--- WHAT IS REQUIRED ---
Set out exactly, line by line, the stretch of data below that begins at the line containing "82.78 49.2 180))" and ends at the line containing "(at 88.02 55.39))", with both ends kept.
Top of GIVEN RECORDS
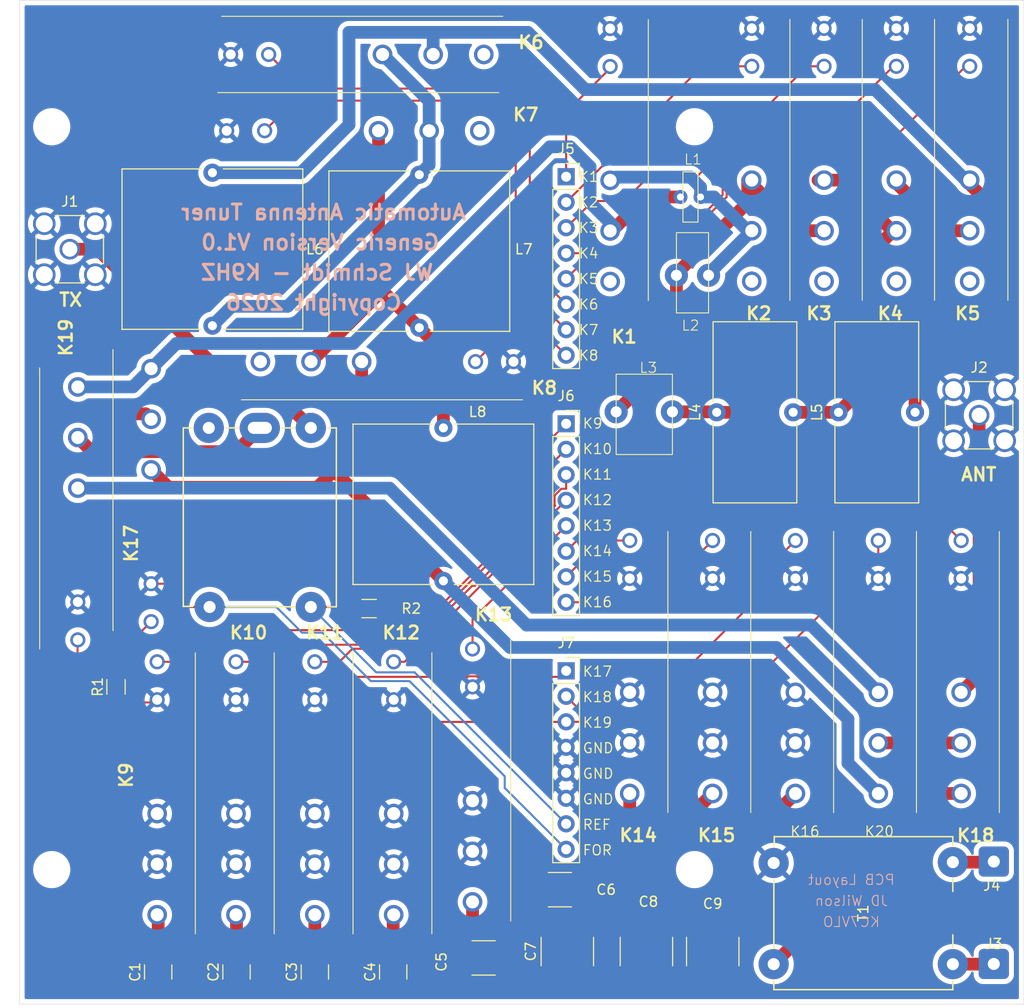
<source format=kicad_pcb>
(kicad_pcb
	(version 20241229)
	(generator "pcbnew")
	(generator_version "9.0")
	(general
		(thickness 1.6)
		(legacy_teardrops no)
	)
	(paper "A")
	(title_block
		(title "K9HZ 100W AUTO TUNER RF BOARD")
		(date "2026-01-19")
		(rev "V1.0")
		(company "COPYRIGHT 2026 WJ Schmidt")
		(comment 1 "Designed by WJ Schmidt - K9HZ")
		(comment 2 "Kicad Schematic Capture and PCB Optmization JD Wilson - KC7VLO")
	)
	(layers
		(0 "F.Cu" signal)
		(2 "B.Cu" signal)
		(9 "F.Adhes" user "F.Adhesive")
		(11 "B.Adhes" user "B.Adhesive")
		(13 "F.Paste" user)
		(15 "B.Paste" user)
		(5 "F.SilkS" user "F.Silkscreen")
		(7 "B.SilkS" user "B.Silkscreen")
		(1 "F.Mask" user)
		(3 "B.Mask" user)
		(17 "Dwgs.User" user "User.Drawings")
		(19 "Cmts.User" user "User.Comments")
		(21 "Eco1.User" user "User.Eco1")
		(23 "Eco2.User" user "User.Eco2")
		(25 "Edge.Cuts" user)
		(27 "Margin" user)
		(31 "F.CrtYd" user "F.Courtyard")
		(29 "B.CrtYd" user "B.Courtyard")
		(35 "F.Fab" user)
		(33 "B.Fab" user)
		(39 "User.1" user)
		(41 "User.2" user)
		(43 "User.3" user)
		(45 "User.4" user)
	)
	(setup
		(pad_to_mask_clearance 0)
		(allow_soldermask_bridges_in_footprints no)
		(tenting front back)
		(pcbplotparams
			(layerselection 0x00000000_00000000_55555555_5755f5ff)
			(plot_on_all_layers_selection 0x00000000_00000000_00000000_00000000)
			(disableapertmacros no)
			(usegerberextensions no)
			(usegerberattributes yes)
			(usegerberadvancedattributes yes)
			(creategerberjobfile yes)
			(dashed_line_dash_ratio 12.000000)
			(dashed_line_gap_ratio 3.000000)
			(svgprecision 4)
			(plotframeref no)
			(mode 1)
			(useauxorigin no)
			(hpglpennumber 1)
			(hpglpenspeed 20)
			(hpglpendiameter 15.000000)
			(pdf_front_fp_property_popups yes)
			(pdf_back_fp_property_popups yes)
			(pdf_metadata yes)
			(pdf_single_document no)
			(dxfpolygonmode yes)
			(dxfimperialunits yes)
			(dxfusepcbnewfont yes)
			(psnegative no)
			(psa4output no)
			(plot_black_and_white yes)
			(sketchpadsonfab no)
			(plotpadnumbers no)
			(hidednponfab no)
			(sketchdnponfab yes)
			(crossoutdnponfab yes)
			(subtractmaskfromsilk no)
			(outputformat 1)
			(mirror no)
			(drillshape 1)
			(scaleselection 1)
			(outputdirectory "")
		)
	)
	(net 0 "")
	(net 1 "Net-(K9-NO)")
	(net 2 "Net-(K17-COM)")
	(net 3 "Net-(K10-NO)")
	(net 4 "Net-(K11-NO)")
	(net 5 "Net-(K12-NO)")
	(net 6 "Net-(K13-NO)")
	(net 7 "Net-(K14-NO)")
	(net 8 "Net-(K15-NO)")
	(net 9 "Net-(K16-NO)")
	(net 10 "GND")
	(net 11 "/K7.2")
	(net 12 "/K3.2")
	(net 13 "/K6.2")
	(net 14 "/K8.2")
	(net 15 "/K4.2")
	(net 16 "/K2.2")
	(net 17 "/K1.2")
	(net 18 "/K5.2")
	(net 19 "/K13.1")
	(net 20 "/K12.1")
	(net 21 "/K11.1")
	(net 22 "/K14.1")
	(net 23 "/K16.1")
	(net 24 "/K9.1")
	(net 25 "/K10.1")
	(net 26 "/K15.1")
	(net 27 "Net-(J7-P8)")
	(net 28 "/K18.1")
	(net 29 "/Bypass")
	(net 30 "Net-(J7-P7)")
	(net 31 "/K17.1")
	(net 32 "unconnected-(K1-NO-Pad5)")
	(net 33 "Net-(K1-NC)")
	(net 34 "Net-(K1-COM)")
	(net 35 "unconnected-(K2-NO-Pad5)")
	(net 36 "Net-(K2-NC)")
	(net 37 "Net-(K3-NC)")
	(net 38 "unconnected-(K3-NO-Pad5)")
	(net 39 "Net-(K4-NC)")
	(net 40 "unconnected-(K4-NO-Pad5)")
	(net 41 "Net-(K5-NC)")
	(net 42 "unconnected-(K5-NO-Pad5)")
	(net 43 "unconnected-(K6-NO-Pad5)")
	(net 44 "Net-(K6-NC)")
	(net 45 "Net-(K7-NC)")
	(net 46 "unconnected-(K7-NO-Pad5)")
	(net 47 "unconnected-(K8-NO-Pad5)")
	(net 48 "Net-(K17-NC)")
	(net 49 "Net-(K18-COM)")
	(net 50 "Net-(K18-NO)")
	(net 51 "Net-(K19-COM)")
	(net 52 "Net-(K19-NC)")
	(net 53 "Net-(J3-Pin_1)")
	(net 54 "Net-(J1-In)")
	(net 55 "Net-(J2-In)")
	(net 56 "unconnected-(L44-COM-Pad3)")
	(net 57 "Net-(J4-Pin_1)")
	(footprint "LIB_HF41F_12-ZS:HF41F12ZS" (layer "F.Cu") (at 110.85 67.02 -90))
	(footprint "MountingHole:MountingHole_3.2mm_M3" (layer "F.Cu") (at 36.8 25.8))
	(footprint "LIB_HF41F_12-ZS:HF41F12ZS" (layer "F.Cu") (at 54.22 26.2))
	(footprint "Coils:DoubleCoil" (layer "F.Cu") (at 73.4 38.2))
	(footprint "Capacitor_SMD:C_1210_3225Metric_Pad1.33x2.70mm_HandSolder" (layer "F.Cu") (at 70.8 110 90))
	(footprint "LIB_HF41F_12-ZS:HF41F12ZS" (layer "F.Cu") (at 106.5 16 -90))
	(footprint "Connector_Coaxial:SMA_Amphenol_901-144_Vertical" (layer "F.Cu") (at 38.6 38))
	(footprint "LIB_HF41F_12-ZS:HF41F12ZS" (layer "F.Cu") (at 119.1 67.02 -90))
	(footprint "MountingHole:MountingHole_3.2mm_M3" (layer "F.Cu") (at 36.8 99.8))
	(footprint "Capacitor_SMD:C_1210_3225Metric_Pad1.33x2.70mm_HandSolder" (layer "F.Cu") (at 63 110 90))
	(footprint "Inductor_THT:L_Toroid_Vertical_L17.8mm_W8.1mm_P7.62mm_Bourns_5700" (layer "F.Cu") (at 103.008632 54.248915 90))
	(footprint "LIB_HF41F_12-ZS:HF41F12ZS" (layer "F.Cu") (at 120.9 16 -90))
	(footprint "Inductor_THT:L_Toroid_Vertical_L17.8mm_W8.1mm_P7.62mm_Bourns_5700" (layer "F.Cu") (at 115.141119 54.248915 90))
	(footprint "LIB_HF41F_12-ZS:HF41F12ZS" (layer "F.Cu") (at 92.4 16.02 -90))
	(footprint "LIB_HF41F_12-ZS:HF41F12ZS" (layer "F.Cu") (at 55.15 79.1 -90))
	(footprint "Resistor_SMD:R_1206_3216Metric_Pad1.30x1.75mm_HandSolder" (layer "F.Cu") (at 43.2 81.6 90))
	(footprint "LIB_HF41F_12-ZS:HF41F12ZS" (layer "F.Cu") (at 82.78 49.2 180))
	(footprint "Coils:DoubleCoil" (layer "F.Cu") (at 75.8 63.42))
	(footprint "LIB_HF41F_12-ZS:HF41F12ZS" (layer "F.Cu") (at 63 79.1 -90))
	(footprint "LIB_HF41F_12-ZS:HF41F12ZS" (layer "F.Cu") (at 78.7 77.82 -90))
	(footprint "LIB_HF41F_12-ZS:HF41F12ZS" (layer "F.Cu") (at 70.85 79.1 -90))
	(footprint "Capacitor_SMD:C_2220_5750Metric_Pad1.97x5.40mm_HandSolder" (layer "F.Cu") (at 102.616 107.9625 90))
	(footprint "Coils:L1" (layer "F.Cu") (at 100.4 32.8))
	(footprint "Capacitor_SMD:C_2220_5750Metric_Pad1.97x5.40mm_HandSolder" (layer "F.Cu") (at 96.012 107.9625 90))
	(footprint "Connector_PinSocket_2.54mm:PinSocket_1x08_P2.54mm_Vertical" (layer "F.Cu") (at 88.02 55.39))
	(footprint "LIB_HF41F_12-ZS:HF41F12ZS" (layer "F.Cu") (at 127.35 67.02 -90))
	(footprint "LIB_HF41F_12-ZS:HF41F12ZS" (layer "F.Cu") (at 47.3 79.1 -90))
	(footprint "Capacitor_SMD:C_2220_5750Metric_Pad1.97x5.40mm_HandSolder" (layer "F.Cu") (at 88.138 107.9625 90))
	(footprint "Connector_Coaxial:SMA_Amphenol_901-144_Vertical" (layer "F.Cu") (at 129.14 54.54))
	(footprint "LIB_HF41F_12-ZS:HF41F12ZS" (layer "F.Cu") (at 54.62 18.6))
	(footprint "LIB_HF41F_12-ZS:HF41F12ZS" (layer "F.Cu") (at 94.35 67.02 -90))
	(footprint "Connector_Wire:SolderWire-0.1sqmm_1x01_D0.4mm_OD1mm" (layer "F.Cu") (at 130.6 109.2))
	(footprint "Capacitor_SMD:C_1210_3225Metric_Pad1.33x2.70mm_HandSolder" (layer "F.Cu") (at 55.2 110 90))
	(footprint "LIB_HF41F_12-ZS:HF41F12ZS" (layer "F.Cu") (at 128.2 16 -90))
	(footprint "Phils:Balun_5PIN_BN-43-202" (layer "F.Cu") (at 57.52 64.72 -90))
	(footprint "Coils:DoubleCoil" (layer "F.Cu") (at 52.8 38))
	(footprint "MountingHole:MountingHole_3.2mm_M3" (layer "F.Cu") (at 100.8 99.8))
	(footprint "Phils:Balun_5PIN_BN-43-202" (layer "F.Cu") (at 117.602 104.14 180))
	(footprint "LIB_HF41F_12-ZS:HF41F12ZS" (layer "F.Cu") (at 46.7 75.1 90))
	(footprint "Resistor_SMD:R_1206_3216Metric_Pad1.30x1.75mm_HandSolder" (layer "F.Cu") (at 68.4 73.8))
	(footprint "Capacitor_SMD:C_1812_4532Metric_Pad1.57x3.40mm_HandSolder" (layer "F.Cu") (at 87.4 101.8))
	(footprint "Connector_PinSocket_2.54mm:PinSocket_1x08_P2.54mm_Vertical" (layer "F.Cu") (at 88.02 80))
	(footprint "Coils:L3" (layer "F.Cu") (at 95.8 54.2))
	(footprint "Capacitor_SMD:C_1812_4532Metric_Pad1.57x3.40mm_HandSolder"
		(layer "F.Cu")
		(uuid "dd3c979f-674c-4a0a-86bb-79e049c82ab8")
		(at 79.8 108.6)
		(descr "Capacitor SMD 1812 (4532 Metric), square (rectangular) end terminal, IPC-7351 nominal with elongated pad for handsoldering. (Body size source: IPC-SM-782 page 76, https://www.pcb-3d.com/wordpress/wp-content/uploads/ipc-sm-782a_amendment_1_and_2.pdf), generated with kicad-footprint-generator")
		(tags "capacitor handsolder")
		(property "Reference" "C5"
			(at -4.2 0.4 90)
			(layer "F.SilkS")
			(uuid "97c71244-9dda-4982-82b9-f452b1776aeb")
			(effects
				(font
					(size 1 1)
					(thickness 0.15)
				)
			)
		)
		(property "Value" "220pF 500V"
			(at 0 2.65 0)
			(layer "F.Fab")
			(uuid "251a35da-5362-4878-abfb-86fce6c9798b")
			(effects
				(font
					(size 1 1)
					(thickness 0.15)
				)
			)
		)
		(property "Datasheet" "~"
			(at 0 0 0)
			(layer "F.Fab")
			(hide yes)
			(uuid "9cd826b1-fe72-4c03-ad49-4090d1983607")
			(effects
				(font
					(size 1.27 1.27)
					(thickness 0.15)
				)
			)
		)
		(property "Description" "Unpolarized capacitor, small symbol"
			(at 0 0 0)
			(layer "F.Fab")
			(hide yes)
			(uuid "b4e10fab-6cbd-4879-825d-a99ad2d86bd3")
			(effects
				(font
					(size 1.27 1.27)
					(thickness 0.15)
				)
			)
		)
		(property ki_fp_filters "C_*")
		(path "/f003051d-e3b3-4e76-84d6-c3775d208101")
		(sheetname "/")
		(sheetfile "K9HZ_RF_Board.kicad_sch")
		(attr smd)
		(fp_line
			(start -1.161252 -1.71)
			(end 1.161252 -1.71)
			(stroke
				(width 0.12)
				(type solid)
			)
			(layer "F.SilkS")
			(uuid "f85f5c2f-eb58-442f-a26b-59d7a5194bd9")
		)
		(fp_line
			(start -1.161252 1.71)
			(end 1.161252 1.71)
			(stroke
				(width 0.12)
				(type solid)
			)
			(layer "F.SilkS")
			(uuid "0defb897-d0a4-4765-9b1c-3c09691594af")
		)
		(fp_rect
			(start -3.18 -1.95)
			(end 3.18 1.95)
			(stroke
				(width 0.05)
				(type solid)
			)
			(fill no)
			(layer "F.CrtYd")
			(uuid "fa728c8c-0cb6-4766-8a9b-ac76c86e5fc2")
		)
		(fp_
... [351408 chars truncated]
</source>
Bottom of GIVEN RECORDS
--- SOLUTION BELOW ---
	(footprint "LIB_HF41F_12-ZS:HF41F12ZS" (layer "F.Cu") (at 82.78 49.2 180))
	(footprint "Coils:DoubleCoil" (layer "F.Cu") (at 75.8 63.42))
	(footprint "LIB_HF41F_12-ZS:HF41F12ZS" (layer "F.Cu") (at 63 79.1 -90))
	(footprint "LIB_HF41F_12-ZS:HF41F12ZS" (layer "F.Cu") (at 78.7 77.82 -90))
	(footprint "LIB_HF41F_12-ZS:HF41F12ZS" (layer "F.Cu") (at 70.85 79.1 -90))
	(footprint "Capacitor_SMD:C_2220_5750Metric_Pad1.97x5.40mm_HandSolder" (layer "F.Cu") (at 102.616 107.9625 90))
	(footprint "Coils:L1" (layer "F.Cu") (at 100.4 32.8))
	(footprint "Capacitor_SMD:C_2220_5750Metric_Pad1.97x5.40mm_HandSolder" (layer "F.Cu") (at 96.012 107.9625 90))
	(footprint "Connector_PinSocket_2.54mm:PinSocket_1x08_P2.54mm_Vertical" (layer "F.Cu") (at 88.02 55.39))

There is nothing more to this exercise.